Biz Galatasaray taraftarını satılmış gören medyayı da ikinci seyyaha benzetebiliriz. Bazı insanlar vardır. Aynaya bakarlar. Burnunun üstünde ben vardır. Buna üzülürler. Ve kendilerini tatmin etmek için kandırırlar. O benin herkesin burnunda olduğunu düşünür ve bu durumdan kurtulduğunu zannederler. Buradan yola çıkmak istediğimiz konu da şu.
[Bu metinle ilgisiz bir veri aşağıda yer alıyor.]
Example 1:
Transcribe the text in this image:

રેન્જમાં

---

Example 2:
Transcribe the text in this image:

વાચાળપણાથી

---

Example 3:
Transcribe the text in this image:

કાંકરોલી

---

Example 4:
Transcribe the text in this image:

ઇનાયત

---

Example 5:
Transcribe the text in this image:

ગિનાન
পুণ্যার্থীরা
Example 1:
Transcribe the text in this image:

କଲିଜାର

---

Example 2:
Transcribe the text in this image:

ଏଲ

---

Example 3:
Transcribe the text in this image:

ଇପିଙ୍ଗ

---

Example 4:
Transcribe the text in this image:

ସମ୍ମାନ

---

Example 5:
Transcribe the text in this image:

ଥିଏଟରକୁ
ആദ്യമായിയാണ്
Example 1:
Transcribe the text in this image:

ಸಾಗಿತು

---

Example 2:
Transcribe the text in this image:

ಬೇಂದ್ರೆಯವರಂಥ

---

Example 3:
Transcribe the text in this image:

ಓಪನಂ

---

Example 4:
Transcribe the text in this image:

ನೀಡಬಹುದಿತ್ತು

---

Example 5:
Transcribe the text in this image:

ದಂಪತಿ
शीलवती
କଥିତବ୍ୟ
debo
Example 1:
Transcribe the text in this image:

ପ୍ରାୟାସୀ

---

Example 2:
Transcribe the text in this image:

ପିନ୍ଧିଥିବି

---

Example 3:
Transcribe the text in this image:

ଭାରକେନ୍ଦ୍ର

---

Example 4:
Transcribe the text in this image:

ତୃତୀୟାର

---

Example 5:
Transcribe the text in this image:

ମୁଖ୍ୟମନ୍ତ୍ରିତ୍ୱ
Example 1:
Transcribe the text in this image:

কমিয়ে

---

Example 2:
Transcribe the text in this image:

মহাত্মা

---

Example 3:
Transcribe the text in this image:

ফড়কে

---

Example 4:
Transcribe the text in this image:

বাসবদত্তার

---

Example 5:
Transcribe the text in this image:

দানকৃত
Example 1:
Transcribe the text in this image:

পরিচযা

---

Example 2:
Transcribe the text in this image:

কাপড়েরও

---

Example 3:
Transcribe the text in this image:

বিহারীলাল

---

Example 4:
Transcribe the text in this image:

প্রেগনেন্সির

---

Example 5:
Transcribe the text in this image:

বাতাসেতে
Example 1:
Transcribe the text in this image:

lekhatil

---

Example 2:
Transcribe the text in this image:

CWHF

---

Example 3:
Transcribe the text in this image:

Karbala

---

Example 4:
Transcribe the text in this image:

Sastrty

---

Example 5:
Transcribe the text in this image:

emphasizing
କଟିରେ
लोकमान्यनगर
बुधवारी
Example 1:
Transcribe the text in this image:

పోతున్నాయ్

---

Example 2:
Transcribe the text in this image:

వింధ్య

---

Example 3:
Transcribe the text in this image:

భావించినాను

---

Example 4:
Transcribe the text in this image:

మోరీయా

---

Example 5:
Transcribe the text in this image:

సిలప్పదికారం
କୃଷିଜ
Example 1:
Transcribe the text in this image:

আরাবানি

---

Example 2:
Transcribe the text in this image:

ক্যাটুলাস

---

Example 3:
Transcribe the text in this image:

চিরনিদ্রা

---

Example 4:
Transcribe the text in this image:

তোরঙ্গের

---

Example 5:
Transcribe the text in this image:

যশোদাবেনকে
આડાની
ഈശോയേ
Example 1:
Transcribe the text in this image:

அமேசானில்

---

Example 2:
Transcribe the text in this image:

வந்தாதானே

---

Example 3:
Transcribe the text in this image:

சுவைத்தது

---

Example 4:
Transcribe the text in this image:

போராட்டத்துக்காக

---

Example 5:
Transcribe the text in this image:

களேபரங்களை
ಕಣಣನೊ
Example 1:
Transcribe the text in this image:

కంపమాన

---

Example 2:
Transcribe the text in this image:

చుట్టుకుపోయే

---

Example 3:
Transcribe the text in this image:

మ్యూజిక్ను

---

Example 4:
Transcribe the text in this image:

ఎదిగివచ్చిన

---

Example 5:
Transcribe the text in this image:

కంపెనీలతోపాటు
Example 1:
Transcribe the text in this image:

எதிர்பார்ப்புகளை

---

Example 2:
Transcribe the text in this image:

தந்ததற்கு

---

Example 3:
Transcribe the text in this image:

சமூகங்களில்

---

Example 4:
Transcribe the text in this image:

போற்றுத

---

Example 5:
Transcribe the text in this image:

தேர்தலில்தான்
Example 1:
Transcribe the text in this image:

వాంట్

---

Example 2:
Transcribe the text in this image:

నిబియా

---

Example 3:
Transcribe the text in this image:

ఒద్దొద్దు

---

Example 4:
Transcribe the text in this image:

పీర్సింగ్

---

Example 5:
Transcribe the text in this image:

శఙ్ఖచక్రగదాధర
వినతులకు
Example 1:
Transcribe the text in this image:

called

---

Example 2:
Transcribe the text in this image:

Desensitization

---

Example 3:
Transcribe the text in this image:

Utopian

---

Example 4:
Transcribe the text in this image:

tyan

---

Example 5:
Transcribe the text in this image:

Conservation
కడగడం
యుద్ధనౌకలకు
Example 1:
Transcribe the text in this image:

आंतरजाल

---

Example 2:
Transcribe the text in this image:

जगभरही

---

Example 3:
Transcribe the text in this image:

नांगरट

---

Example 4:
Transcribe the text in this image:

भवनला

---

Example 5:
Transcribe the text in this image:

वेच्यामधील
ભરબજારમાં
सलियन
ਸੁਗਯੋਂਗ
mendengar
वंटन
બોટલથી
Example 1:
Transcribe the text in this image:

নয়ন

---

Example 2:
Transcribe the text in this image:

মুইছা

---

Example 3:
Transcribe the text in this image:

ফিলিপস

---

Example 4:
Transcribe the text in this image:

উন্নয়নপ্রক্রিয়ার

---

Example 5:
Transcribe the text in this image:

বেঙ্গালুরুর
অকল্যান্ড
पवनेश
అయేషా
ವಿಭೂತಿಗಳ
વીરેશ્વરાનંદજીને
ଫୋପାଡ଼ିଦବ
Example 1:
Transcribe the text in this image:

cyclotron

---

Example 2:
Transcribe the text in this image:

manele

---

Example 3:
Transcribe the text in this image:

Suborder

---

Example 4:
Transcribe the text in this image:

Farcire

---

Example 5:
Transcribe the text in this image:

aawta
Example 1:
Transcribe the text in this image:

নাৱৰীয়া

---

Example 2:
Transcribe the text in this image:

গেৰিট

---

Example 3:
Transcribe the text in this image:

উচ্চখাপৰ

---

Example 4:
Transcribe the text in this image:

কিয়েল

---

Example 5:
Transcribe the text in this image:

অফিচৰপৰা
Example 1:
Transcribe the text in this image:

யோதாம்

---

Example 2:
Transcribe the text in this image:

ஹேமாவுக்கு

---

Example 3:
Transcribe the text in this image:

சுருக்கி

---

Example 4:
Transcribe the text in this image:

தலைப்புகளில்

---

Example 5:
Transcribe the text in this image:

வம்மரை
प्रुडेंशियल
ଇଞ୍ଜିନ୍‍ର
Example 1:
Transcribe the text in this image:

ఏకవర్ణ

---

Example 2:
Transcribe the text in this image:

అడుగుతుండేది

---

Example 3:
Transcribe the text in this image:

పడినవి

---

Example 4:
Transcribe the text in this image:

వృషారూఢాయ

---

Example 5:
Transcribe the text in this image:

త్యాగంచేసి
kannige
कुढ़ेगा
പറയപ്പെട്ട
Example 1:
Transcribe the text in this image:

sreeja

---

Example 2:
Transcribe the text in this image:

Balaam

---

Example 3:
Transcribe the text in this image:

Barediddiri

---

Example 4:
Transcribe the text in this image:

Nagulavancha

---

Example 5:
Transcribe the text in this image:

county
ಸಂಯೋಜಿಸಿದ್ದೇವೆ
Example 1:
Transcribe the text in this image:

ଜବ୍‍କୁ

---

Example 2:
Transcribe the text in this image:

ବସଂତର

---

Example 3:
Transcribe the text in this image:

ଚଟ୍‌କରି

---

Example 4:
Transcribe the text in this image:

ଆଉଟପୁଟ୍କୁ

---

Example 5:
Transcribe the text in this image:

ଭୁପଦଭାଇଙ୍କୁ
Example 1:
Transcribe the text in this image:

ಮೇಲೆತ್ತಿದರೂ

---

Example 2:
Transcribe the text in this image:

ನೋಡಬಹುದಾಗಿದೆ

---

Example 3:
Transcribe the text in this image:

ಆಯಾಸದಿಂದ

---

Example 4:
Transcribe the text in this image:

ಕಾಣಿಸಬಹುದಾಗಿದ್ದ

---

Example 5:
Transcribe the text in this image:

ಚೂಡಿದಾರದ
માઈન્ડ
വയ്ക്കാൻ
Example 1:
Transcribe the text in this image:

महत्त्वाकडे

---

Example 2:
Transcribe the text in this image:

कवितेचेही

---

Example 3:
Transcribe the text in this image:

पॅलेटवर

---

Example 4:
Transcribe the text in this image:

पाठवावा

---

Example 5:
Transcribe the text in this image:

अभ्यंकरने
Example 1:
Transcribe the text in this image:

Geçtiğimiz dönemlerde passatlara, çuvalla paralara kalemini satmış, kayınbaba nüfuzuyla belli makamlara gelmiş, BORU reklamlarında oynayarak cebini doldurmuş kişilerin yönettiği basın aynaya bakıyor ve vicdanı sızlıyor. Çünkü haksız kazanç elde ettiklerini içlerindeki bir şey onlara hatırlatıyor. Ve bu kişiler Galatasaray taraftarını da kendisi gibi satılmış görerek kendilerini tatmin ediyorlar. Aynen hikayedeki 2. seyyah gibi. 2. seyyah ne yapmıştı? Kendisindeki kötü niyeti herkeste var diye düşünüp arkadaşını da kendisi gibi zannetmişti.


Kimi insan böyledir. Kendi korkularını, önyargılarını başkalarına yansıtır ve onlarda gördüğünü sanır. İşte asıl yük budur. Zihinlerini zanlarla doldurur, sonra da bunca ağırlğın altında eziliverirler. Galatasaray ile büyük taraftar arasındaki bağın derinliğini anlayamayanlara sözümüzdür : Siz önce kendi zihinlerinizdeki kiri, pası temizleyin.